● **Set problem**
Write what comes next in the forum post below on setting up an Elasticsearch cluster through the Kubernetes operator, starting right after its final line.

● **Text extract**

If we consider the differences between having an operator vs. using Helm/Terraform/other tool to orchestrate an Elasticsearch cluster, the advantage of the operator is that it is able to constantly ensure that the cluster is in the desired state and prevent configuration drift (immediate feedback vs. delayed feedback). Ensuring that all changes to a cluster are documented (e.g. as Git commits) and having the confidence that re-creating the cluster via the last manifest brings up the same cluster are quite desirable traits from an ops perspective.

As Anya's work illustrates, building such a feature externally is a brittle proposition because it is impossible to do without intimate knowledge of the Elasticsearch API between different versions and playing catch-up constantly to keep abreast of developments in new versions. Furthermore, the need to employ polling techniques to ensure that the cluster is in the desired state is inefficient and could even end up overloading busy clusters. Therefore, I think the best place to implement this feature is in Elasticsearch itself.

I experimented a bit with the "fire-and-forget" alternative.

  • Add a subcommand to the operator called postprovision (name TBD) that takes a YAML or JSON containing a set of API calls to execute. This can be executed as a Kubernetes Job.
  • When the API calls are executed successfully, the Elasticsearch cluster is annotated to indicate that state.
  • Users can define an optional readiness gate in the Elasticsearch definition. This makes the cluster unavailable to clients until the job has completed successfully.

This work is available in the https://github.com/charith-elastic/cloud-on-k8s/tree/feature/api-conf branch.

---
apiVersion: elasticsearch.k8s.elastic.co/v1
kind: Elasticsearch
metadata:
  name: hulk
spec:
  version: 7.10.0
  nodeSets:
    - name: default
      count: 3
      config:
        node.store.allow_mmap: false
      podTemplate:
        spec:
          readinessGates:
            - conditionType: eck.k8s.elastic.co/post-provision
---
apiVersion: batch/v1
kind: Job
metadata:
  name: hulk-post-provision
spec:
  ttlSecondsAfterFinished: 300
  template:
    spec:
      restartPolicy: OnFailure
      containers:
        - name: postprovision
          args:
            - postprovision
            - --jobdef=/jobs/job.yaml
            - --log-verbosity=1
          image: docker.elastic.co/eck-dev/eck-operator-cell:1.4.0-SNAPSHOT-5851b163
          volumeMounts:
            - mountPath: /jobs
              name: jobs
              readOnly: true
      securityContext:
        runAsNonRoot: true
      serviceAccountName: hulk-post-provision
      volumes:
        - name: jobs
          configMap:
            name: hulk-post-provision
---
apiVersion: v1
kind: ConfigMap
metadata:
  name: hulk-post-provision
data:
  job.yaml: |-
    target:
      kind: Elasticsearch
      namespace: default
      name: hulk
    clientConf:
      requestTimeout: 30s
      retryAttempts: 3
      retryBackoff: 10s
      retryMaxDuration: 150s
    apiCalls:
      - method: PUT
        path: /_ilm/policy/my_policy
        payload: {
          "policy": {
            "phases": {
              "hot": {
                "actions": {
                  "rollover": {
                    "max_size": "25GB"

● **Dataset entries**
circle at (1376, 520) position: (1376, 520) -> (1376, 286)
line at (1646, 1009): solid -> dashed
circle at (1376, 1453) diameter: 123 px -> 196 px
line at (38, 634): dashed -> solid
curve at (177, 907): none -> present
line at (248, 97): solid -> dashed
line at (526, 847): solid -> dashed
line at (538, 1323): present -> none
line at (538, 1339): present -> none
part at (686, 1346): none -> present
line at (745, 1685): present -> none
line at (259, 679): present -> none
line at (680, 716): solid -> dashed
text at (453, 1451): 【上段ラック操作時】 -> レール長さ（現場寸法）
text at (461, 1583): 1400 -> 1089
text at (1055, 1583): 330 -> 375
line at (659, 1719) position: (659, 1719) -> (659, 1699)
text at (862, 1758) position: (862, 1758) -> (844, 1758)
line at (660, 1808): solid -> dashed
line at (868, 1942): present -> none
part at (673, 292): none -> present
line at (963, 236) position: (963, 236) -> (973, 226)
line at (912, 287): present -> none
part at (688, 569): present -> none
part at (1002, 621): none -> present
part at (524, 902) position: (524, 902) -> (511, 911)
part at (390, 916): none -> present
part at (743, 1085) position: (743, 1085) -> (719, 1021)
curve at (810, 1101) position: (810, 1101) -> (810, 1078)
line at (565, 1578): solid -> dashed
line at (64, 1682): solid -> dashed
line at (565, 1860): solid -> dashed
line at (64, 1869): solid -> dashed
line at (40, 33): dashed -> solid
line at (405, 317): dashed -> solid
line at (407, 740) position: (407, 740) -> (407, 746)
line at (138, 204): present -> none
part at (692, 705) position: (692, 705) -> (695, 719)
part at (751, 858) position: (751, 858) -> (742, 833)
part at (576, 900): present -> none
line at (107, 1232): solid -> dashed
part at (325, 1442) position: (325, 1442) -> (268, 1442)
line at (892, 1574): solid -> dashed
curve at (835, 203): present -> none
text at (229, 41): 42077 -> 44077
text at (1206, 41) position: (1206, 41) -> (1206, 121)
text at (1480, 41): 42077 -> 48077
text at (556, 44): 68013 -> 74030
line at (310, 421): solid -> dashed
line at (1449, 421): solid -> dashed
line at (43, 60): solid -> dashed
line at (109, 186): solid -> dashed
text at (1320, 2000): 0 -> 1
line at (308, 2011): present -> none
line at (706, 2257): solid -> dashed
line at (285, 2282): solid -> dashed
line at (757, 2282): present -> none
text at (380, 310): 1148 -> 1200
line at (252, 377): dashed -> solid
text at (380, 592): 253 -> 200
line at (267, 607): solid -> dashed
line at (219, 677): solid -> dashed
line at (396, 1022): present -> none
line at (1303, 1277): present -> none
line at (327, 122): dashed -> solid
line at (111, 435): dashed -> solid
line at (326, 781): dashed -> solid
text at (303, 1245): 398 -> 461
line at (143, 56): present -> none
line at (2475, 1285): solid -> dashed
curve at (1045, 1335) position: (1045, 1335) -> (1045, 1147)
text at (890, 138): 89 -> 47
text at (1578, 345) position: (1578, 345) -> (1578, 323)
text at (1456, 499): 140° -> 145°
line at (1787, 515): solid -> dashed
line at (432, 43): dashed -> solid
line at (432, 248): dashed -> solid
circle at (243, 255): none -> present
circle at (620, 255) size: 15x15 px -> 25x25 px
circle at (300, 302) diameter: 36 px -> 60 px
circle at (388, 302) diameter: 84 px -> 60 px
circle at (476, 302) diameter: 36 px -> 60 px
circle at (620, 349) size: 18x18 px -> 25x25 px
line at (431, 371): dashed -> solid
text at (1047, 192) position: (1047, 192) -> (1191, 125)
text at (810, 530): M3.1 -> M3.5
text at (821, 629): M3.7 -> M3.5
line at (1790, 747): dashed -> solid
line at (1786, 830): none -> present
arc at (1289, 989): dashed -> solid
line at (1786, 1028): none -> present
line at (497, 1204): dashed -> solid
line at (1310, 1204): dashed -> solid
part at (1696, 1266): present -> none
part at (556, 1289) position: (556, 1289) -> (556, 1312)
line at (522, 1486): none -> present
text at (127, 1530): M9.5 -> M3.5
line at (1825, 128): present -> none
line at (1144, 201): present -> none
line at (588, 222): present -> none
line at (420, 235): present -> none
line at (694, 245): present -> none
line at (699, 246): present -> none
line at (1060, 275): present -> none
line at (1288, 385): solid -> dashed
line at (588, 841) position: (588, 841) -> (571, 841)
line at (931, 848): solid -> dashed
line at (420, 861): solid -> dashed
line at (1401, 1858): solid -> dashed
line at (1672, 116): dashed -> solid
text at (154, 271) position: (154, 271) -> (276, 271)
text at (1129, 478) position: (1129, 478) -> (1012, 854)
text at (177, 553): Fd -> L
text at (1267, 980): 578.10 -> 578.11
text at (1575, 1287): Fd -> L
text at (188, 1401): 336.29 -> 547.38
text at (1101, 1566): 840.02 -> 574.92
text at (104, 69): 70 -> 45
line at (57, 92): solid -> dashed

● **Final result**
                  }
                }
              },
              "delete": {
                "min_age": "30d",
                "actions": {
                  "delete": {}
                }
              }
            }
          }
        }
        successCodes: [200]
        retry: true
      - method: PUT
        path: /_cluster/settings
        payload: {
          "transient": {
            "indices.lifecycle.poll_interval": "3m"
          }
        }
        successCodes: [200]
        retry: true
---
apiVersion: v1
kind: ServiceAccount
metadata:
  name: hulk-post-provision
---
apiVersion: rbac.authorization.k8s.io/v1
kind: Role
metadata:
  name: hulk-post-provision
rules:
  - apiGroups:
      - ""
    resources:
      - pods
      - secrets
    verbs:
      - get
      - list
  - apiGroups:
      - elasticsearch.k8s.elastic.co
    resources:
      - elasticsearches
    verbs:
      - get
      - list
      - update
---
apiVersion: rbac.authorization.k8s.io/v1
kind: RoleBinding
metadata:
  name: hulk-post-provision
roleRef:
  apiGroup: rbac.authorization.k8s.io
  kind: Role
  name: hulk-post-provision
subjects:
  - kind: ServiceAccount
    name: hulk-post-provision

The issues with this approach are:

  • Job definition is too verbose due to requiring the proper RBAC declarations
  • The Job declaration is a separate entity from the Elasticsearch declaration. The connection between them is not obvious.
  • Version upgrades could potentially require re-running the job -- which the users must remember to do.
  • Version upgrades could break the API calls defined in the job.

We could potentially introduce a new CRD or a new field to the existing CRD to alleviate some of the above problems. The question is whether we are comfortable with that level of deep integration for a brittle feature like this.

@pebrc pebrc changed the title API call controller [name might change] API call controller Dec 1, 2020
@sebgl
Copy link
Contributor

sebgl commented Sep 10, 2021

I'd like to expand a bit on the hashing approach I proposed some time ago.

CRD

First, what the CRD would look like (nothing new here) - I think this would be a section in the existing Elasticsearch CRD:

api_requests:
- path: /_security/role_mapping/sso-kibana-123
  method: PUT
  body: |
    {
      "rules": {
          "all": [
              {
                  "field": {
                      "realm.name": "cloud-saml-kibana-abcdeaad866da82f61ed1"
                  }
              },
              {
                  "field": {
                      "groups": "superuser"
                  }
              }
          ]
      },
      "enabled": true,
      "roles": ["superuser"],
      "metadata": {}
    }
- path: /_snapshot/cloud-snapshots
  method: PUT
  body: |
    {
      "cloud-snapshots": {
        "type": "gcs",
        "settings": {
          "bucket": "abcdfd3f246639bfbaa5b01fb0",
          "client": "client-a9fc50",
          "base_path": "snapshots/abcdfd3f246639bfbaa5b01fb0",
          "region": "us-central1",
          "email": "abcd@cloud-email.com",
          "aws_account": "abcd-us-central1"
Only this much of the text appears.